Your task →
Return every line below that contains the string "OLAĞAN", matching case exactly.

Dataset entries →
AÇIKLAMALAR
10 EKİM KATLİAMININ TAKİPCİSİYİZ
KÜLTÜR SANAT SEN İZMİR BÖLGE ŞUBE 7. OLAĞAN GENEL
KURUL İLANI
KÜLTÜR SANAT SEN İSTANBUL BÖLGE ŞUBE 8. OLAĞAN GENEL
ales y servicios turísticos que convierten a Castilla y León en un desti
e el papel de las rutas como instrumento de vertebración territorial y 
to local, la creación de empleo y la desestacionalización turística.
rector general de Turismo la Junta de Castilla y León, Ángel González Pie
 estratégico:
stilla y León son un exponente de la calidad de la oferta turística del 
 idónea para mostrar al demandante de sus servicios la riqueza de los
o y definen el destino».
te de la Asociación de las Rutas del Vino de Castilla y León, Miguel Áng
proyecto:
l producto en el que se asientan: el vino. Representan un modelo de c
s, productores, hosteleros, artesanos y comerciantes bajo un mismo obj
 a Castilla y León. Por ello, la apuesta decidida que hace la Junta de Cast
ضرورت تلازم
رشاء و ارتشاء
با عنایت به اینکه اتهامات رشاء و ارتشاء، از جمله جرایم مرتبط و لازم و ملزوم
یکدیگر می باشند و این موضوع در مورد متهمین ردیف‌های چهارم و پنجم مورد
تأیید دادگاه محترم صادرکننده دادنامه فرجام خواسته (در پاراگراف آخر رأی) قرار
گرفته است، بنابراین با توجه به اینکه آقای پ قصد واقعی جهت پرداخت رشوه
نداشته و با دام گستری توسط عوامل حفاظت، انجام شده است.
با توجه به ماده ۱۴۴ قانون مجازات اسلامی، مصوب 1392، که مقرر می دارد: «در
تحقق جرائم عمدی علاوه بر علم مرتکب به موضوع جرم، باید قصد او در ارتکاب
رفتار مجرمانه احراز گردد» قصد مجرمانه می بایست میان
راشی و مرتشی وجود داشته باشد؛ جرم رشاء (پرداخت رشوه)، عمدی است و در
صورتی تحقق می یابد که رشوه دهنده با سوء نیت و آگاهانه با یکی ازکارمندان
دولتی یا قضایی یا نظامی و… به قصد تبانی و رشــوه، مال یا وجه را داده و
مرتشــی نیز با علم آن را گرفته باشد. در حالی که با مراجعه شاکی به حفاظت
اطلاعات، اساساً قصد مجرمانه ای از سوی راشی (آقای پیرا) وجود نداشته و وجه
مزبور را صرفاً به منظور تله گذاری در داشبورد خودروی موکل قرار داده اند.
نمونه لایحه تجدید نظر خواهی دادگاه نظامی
==
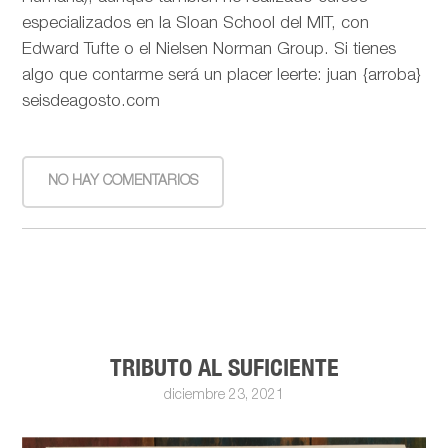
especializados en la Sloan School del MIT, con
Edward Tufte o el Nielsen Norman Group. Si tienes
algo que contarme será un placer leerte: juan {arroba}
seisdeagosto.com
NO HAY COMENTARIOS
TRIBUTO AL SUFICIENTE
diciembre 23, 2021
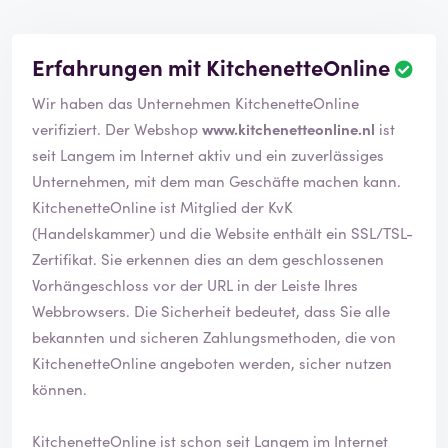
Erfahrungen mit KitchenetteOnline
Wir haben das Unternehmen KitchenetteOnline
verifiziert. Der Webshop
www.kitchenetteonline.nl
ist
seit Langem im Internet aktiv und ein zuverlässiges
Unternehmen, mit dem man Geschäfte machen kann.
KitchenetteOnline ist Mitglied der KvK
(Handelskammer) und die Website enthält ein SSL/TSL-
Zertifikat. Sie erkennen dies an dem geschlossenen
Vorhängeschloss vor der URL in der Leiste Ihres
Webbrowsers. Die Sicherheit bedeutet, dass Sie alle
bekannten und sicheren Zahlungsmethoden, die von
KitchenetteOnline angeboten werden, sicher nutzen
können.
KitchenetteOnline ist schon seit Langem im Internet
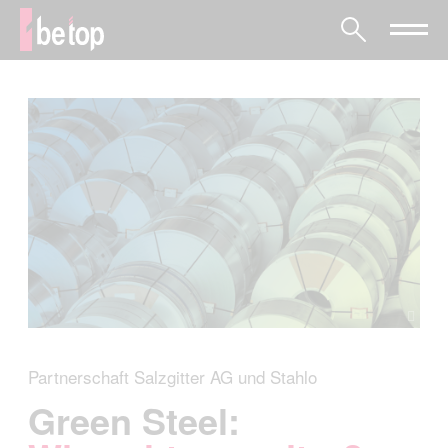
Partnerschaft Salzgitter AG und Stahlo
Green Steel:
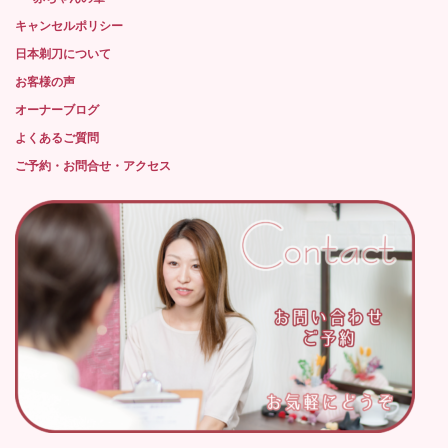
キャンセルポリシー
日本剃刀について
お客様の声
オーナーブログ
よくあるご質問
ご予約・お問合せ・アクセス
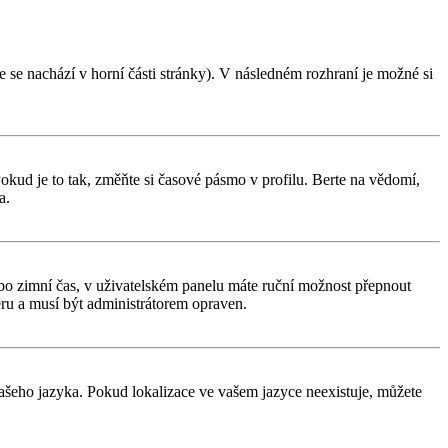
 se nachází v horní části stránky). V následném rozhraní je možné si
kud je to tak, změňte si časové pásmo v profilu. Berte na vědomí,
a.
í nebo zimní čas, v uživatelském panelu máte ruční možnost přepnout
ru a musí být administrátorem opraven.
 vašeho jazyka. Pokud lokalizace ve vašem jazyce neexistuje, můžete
==
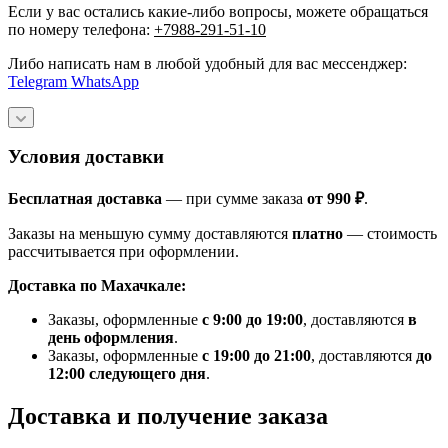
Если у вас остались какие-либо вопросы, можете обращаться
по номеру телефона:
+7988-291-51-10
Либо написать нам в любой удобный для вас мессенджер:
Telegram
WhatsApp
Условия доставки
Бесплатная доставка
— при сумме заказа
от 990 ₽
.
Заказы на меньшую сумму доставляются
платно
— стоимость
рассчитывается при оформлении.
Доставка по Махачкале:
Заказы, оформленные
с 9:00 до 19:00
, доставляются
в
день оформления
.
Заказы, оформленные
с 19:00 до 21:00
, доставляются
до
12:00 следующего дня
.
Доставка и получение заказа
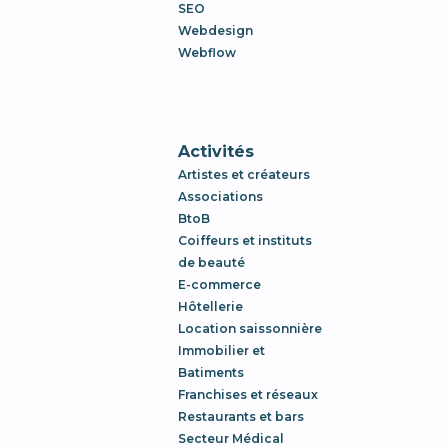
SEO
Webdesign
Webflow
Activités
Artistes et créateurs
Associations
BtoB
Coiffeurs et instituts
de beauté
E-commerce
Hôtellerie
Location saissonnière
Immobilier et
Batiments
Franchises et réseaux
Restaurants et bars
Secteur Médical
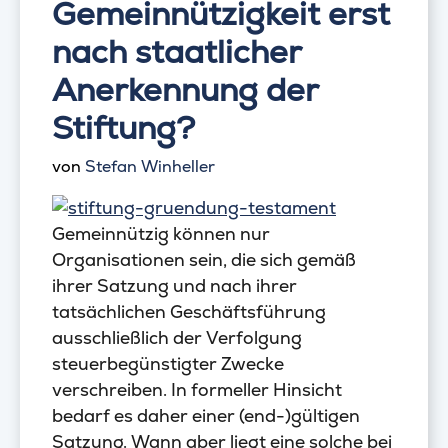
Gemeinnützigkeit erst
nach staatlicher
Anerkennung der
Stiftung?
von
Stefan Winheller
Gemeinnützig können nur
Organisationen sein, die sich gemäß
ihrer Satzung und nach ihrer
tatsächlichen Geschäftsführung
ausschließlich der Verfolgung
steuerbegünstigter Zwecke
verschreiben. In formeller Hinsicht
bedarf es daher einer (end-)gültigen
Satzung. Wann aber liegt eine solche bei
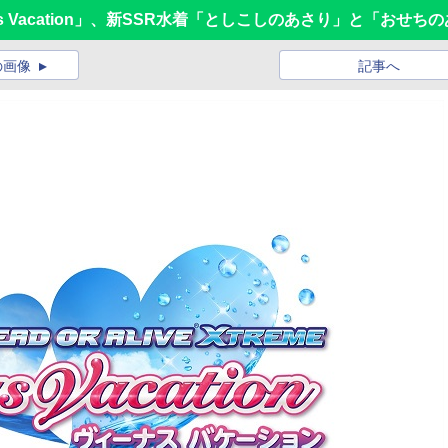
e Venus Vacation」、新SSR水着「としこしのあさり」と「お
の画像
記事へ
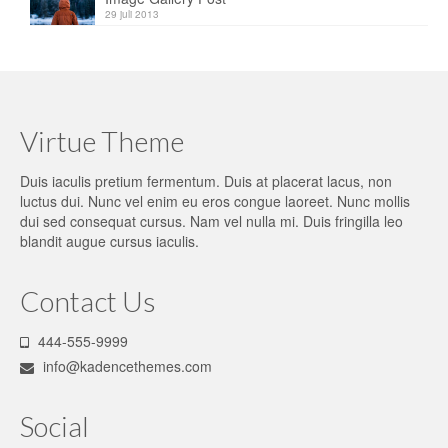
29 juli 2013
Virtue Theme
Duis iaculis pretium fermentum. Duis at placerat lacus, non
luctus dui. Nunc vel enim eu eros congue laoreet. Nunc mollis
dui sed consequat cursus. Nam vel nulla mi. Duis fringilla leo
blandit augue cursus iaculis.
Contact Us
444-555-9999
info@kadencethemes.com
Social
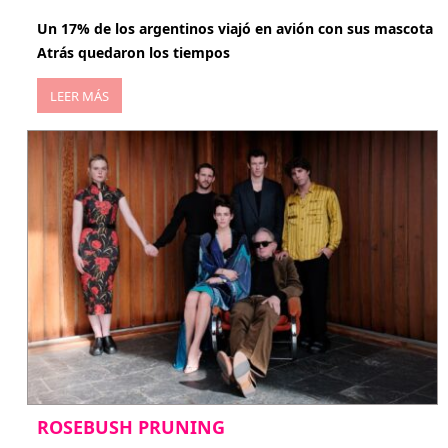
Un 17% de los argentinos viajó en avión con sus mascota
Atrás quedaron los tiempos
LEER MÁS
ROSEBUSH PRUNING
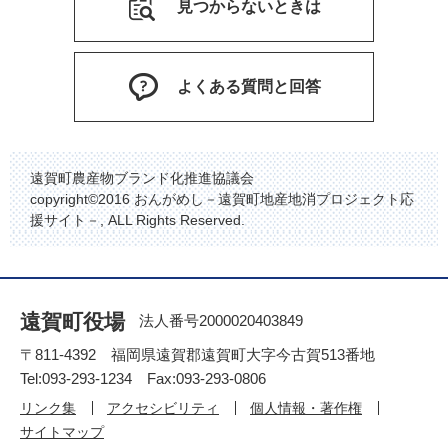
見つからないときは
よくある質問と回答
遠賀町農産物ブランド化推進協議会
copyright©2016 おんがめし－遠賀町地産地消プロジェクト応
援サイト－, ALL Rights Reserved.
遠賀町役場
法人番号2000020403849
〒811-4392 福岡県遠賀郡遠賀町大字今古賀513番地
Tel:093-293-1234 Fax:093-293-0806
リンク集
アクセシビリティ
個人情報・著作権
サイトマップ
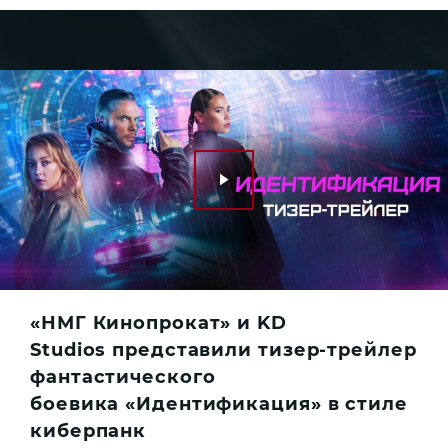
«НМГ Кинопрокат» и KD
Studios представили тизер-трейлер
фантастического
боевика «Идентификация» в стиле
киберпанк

Result of this exercise →
KÜLTÜR SANAT SEN İZMİR BÖLGE ŞUBE 7. OLAĞAN GENEL
KÜLTÜR SANAT SEN İSTANBUL BÖLGE ŞUBE 8. OLAĞAN GENEL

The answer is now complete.